- _DOCUMENT EXTRACT_:
Tantalus’ celebrated Riesling was presented in both common iterations (with a third soon to follow), proudly showing off a local benchmark. As David suggested, the warm 2013 vintage yielded a citrus palate favouring lemon, tangerine, and blood orange rather than lime – sweet and peachy but balanced by acidity. From vines planted in 1978, the very ageable “Old Vines” Riesling is always two years behind, having spent extensive time in bottle before release. The 2011 vintage is felt by many at the winery to be one of the best yet, with slightly higher acidity and nearly one third less sugar than the ‘regular’ version (11.2 g/L vs. 15.8 g/L). Textbook Riesling character on the nose included some light petrol and focused citrus, with zingy acidity bound to rouse one’s palate. Having tasted older versions I know it continues to improve for years, with the wine’s true limits probably having yet to be tested!

Joy Road's Cam Smith greets his adoring fans

As the afternoon began in earnest it became time for lunch, and we were lead across a grassy expanse nearby to Proprietor Eric Savics’ holiday house, where tables had been set up on the lower patio. Joy Road Catering’s very own Cameron Smith was present with his team to serve our mouth-watering meal, which began with glasses of Tantalus Old Vines Riesling Brut 2011. This rare sparkling Riesling showed off very fresh, but dry fruit (3 g/L residual sugar) and brisk acidity, with a tightly integrated, fine mousse. David Paterson explained that the precise stream of bubbles in the center of each glass was due to fructose (as opposed to glucose) fermentation that has yielded highly dissolved carbon dioxide. To augment the small lot Riesling Brut, and expand the winery’s sparkling portfolio, David has over 500 cases of 2013 Blanc de Noir currently en tirage, reviving a wine last produced from the 2004 vintage.

Refreshed from the Brut, we next sipped 2013 Riesling alongside Apple Slaw with Carmelis Goat Cheese Sformatto and Garden Herbs. The rustic but elegant dish incorporated shallots, grainy Dijon mustard, and a fresh apple cider vinaigrette. A glass of 2012 Pinot Noir followed with lip-smacking Duck Confit: truffled jus, organic black lentils, Swiss chard, and an heirloom beet puree rounded out the artistic dish. The salty, crispy duck and earthy lentils were a hit with the perfectly paired Pinot, leaving us longing for more of both! With a few refills here and there if you smiled at the right people, lunch concluded with platters of dark chocolate chunks to satisfy any sugary cravings. Soon the wine shop beckoned, and loaded for bear we eventually re-boarded the buses for our final destination, with plenty of thanks to Jane, David, and Cam.

- _WHAT YOU NEED TO DO_:
a) According to the Tantalus tasting text, in what year were the vines behind the Old Vines Riesling planted?
b) Reproduce word for word the stretch of the Tantalus tasting text from "Refreshed from the" through "David, and Cam.".

- _DATASET RECORDS_:
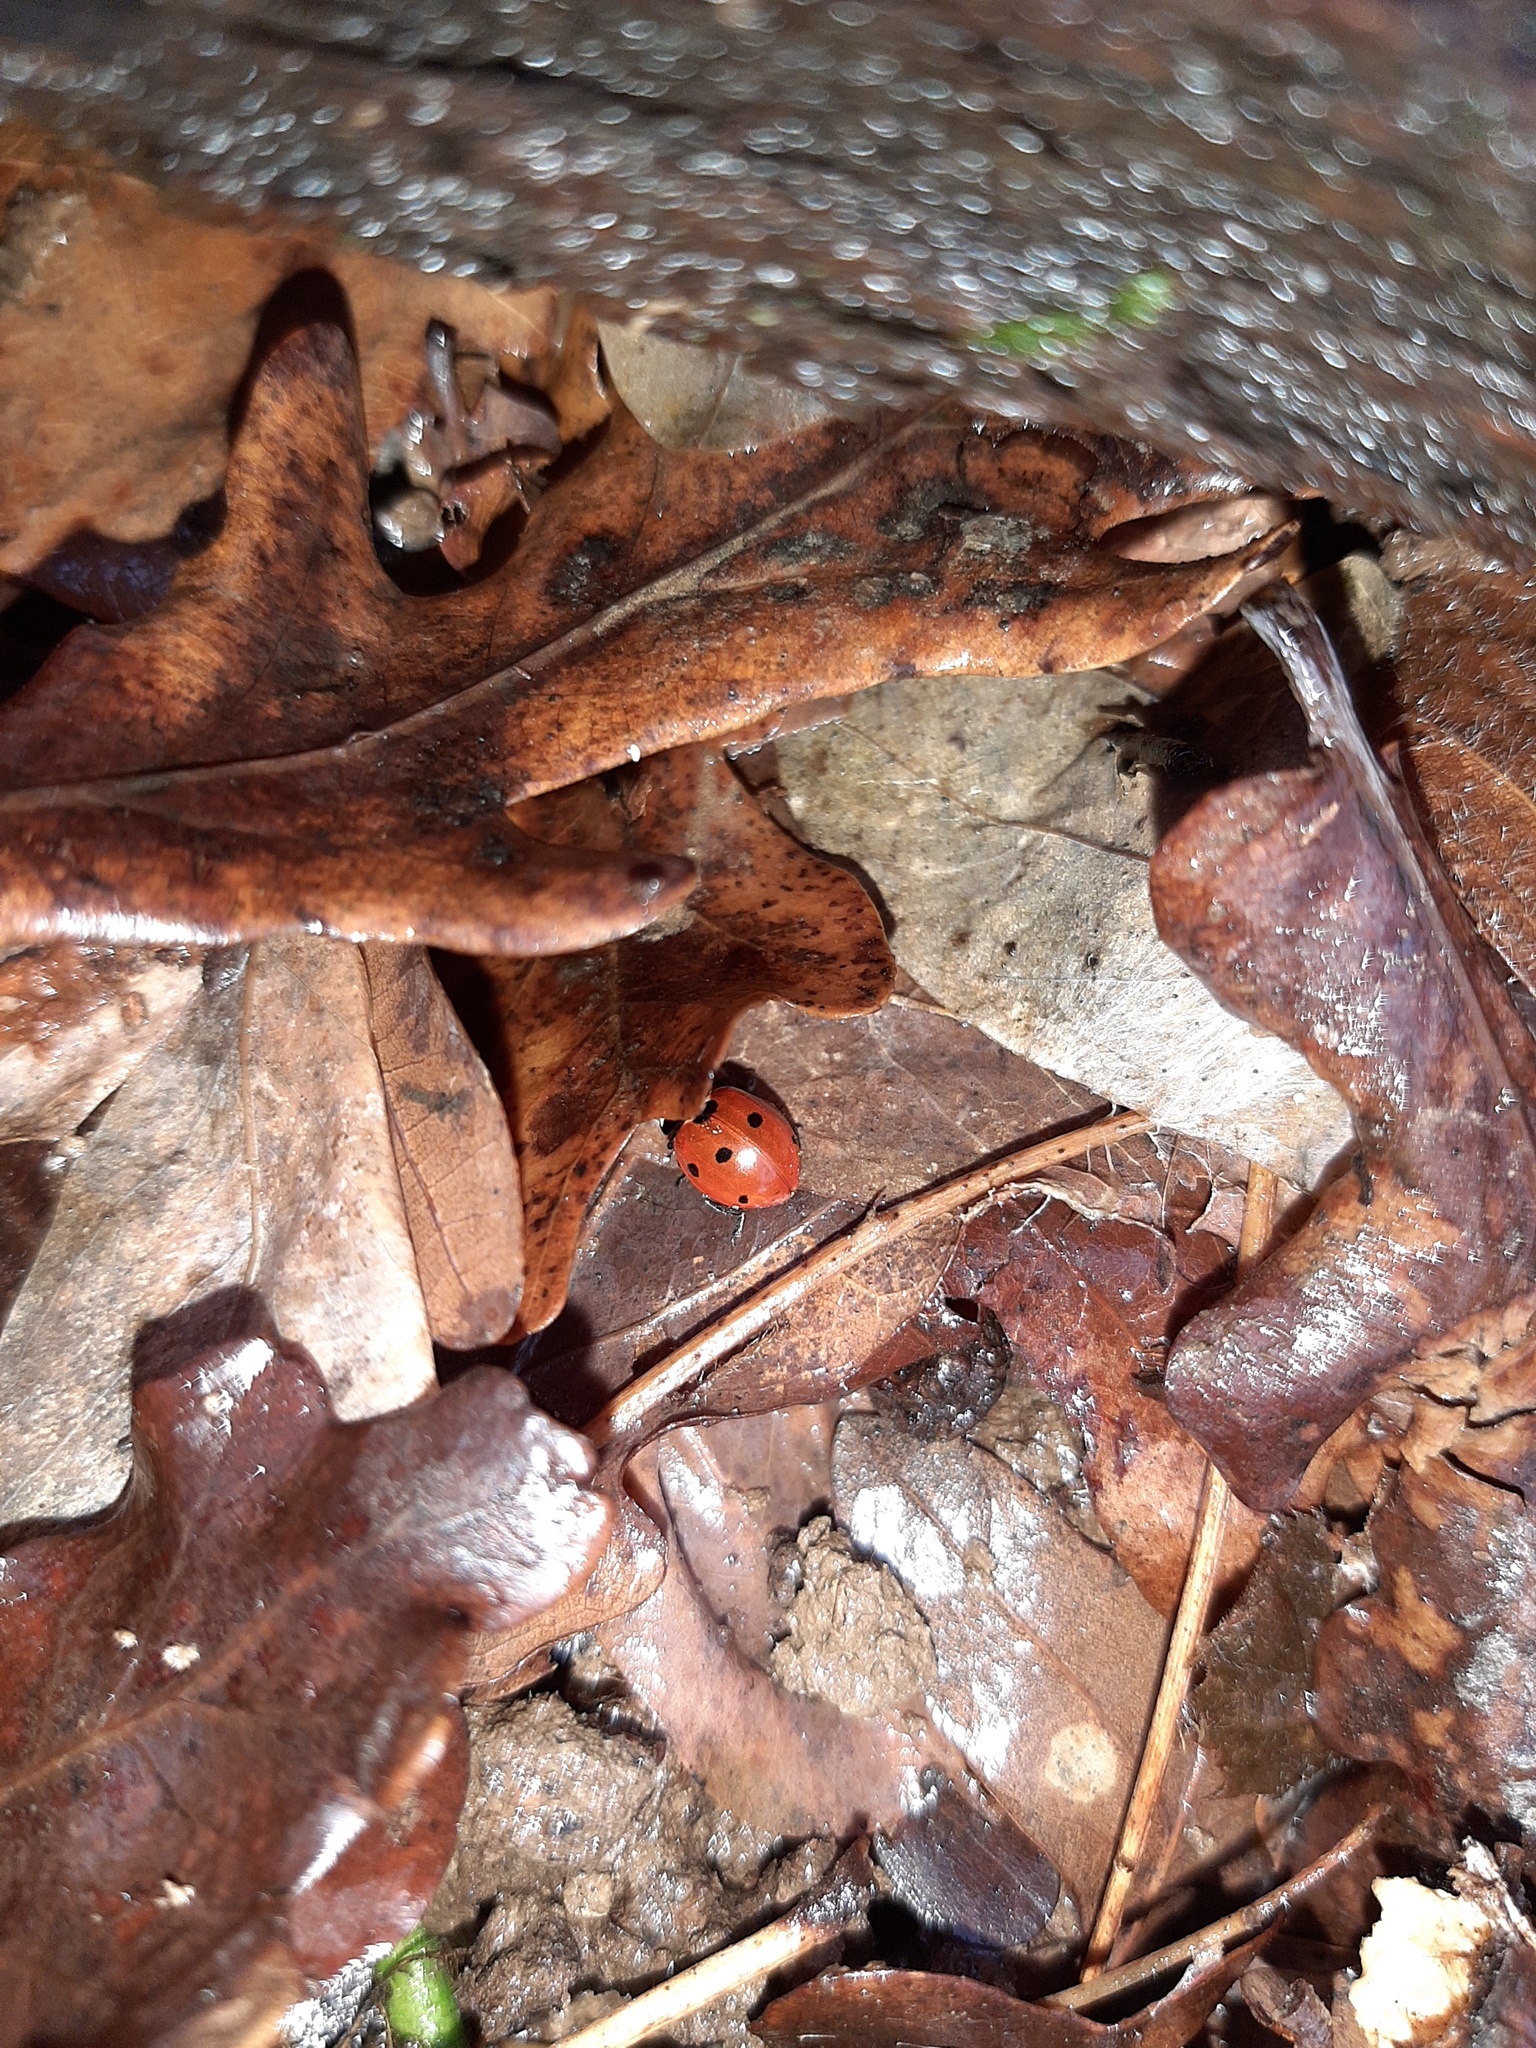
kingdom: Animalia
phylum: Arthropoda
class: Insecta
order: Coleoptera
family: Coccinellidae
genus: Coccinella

- _OUTPUTS FOR THE TASKS_:
a) 1978

b)
Refreshed from the Brut, we next sipped 2013 Riesling alongside Apple Slaw with Carmelis Goat Cheese Sformatto and Garden Herbs. The rustic but elegant dish incorporated shallots, grainy Dijon mustard, and a fresh apple cider vinaigrette. A glass of 2012 Pinot Noir followed with lip-smacking Duck Confit: truffled jus, organic black lentils, Swiss chard, and an heirloom beet puree rounded out the artistic dish. The salty, crispy duck and earthy lentils were a hit with the perfectly paired Pinot, leaving us longing for more of both! With a few refills here and there if you smiled at the right people, lunch concluded with platters of dark chocolate chunks to satisfy any sugary cravings. Soon the wine shop beckoned, and loaded for bear we eventually re-boarded the buses for our final destination, with plenty of thanks to Jane, David, and Cam.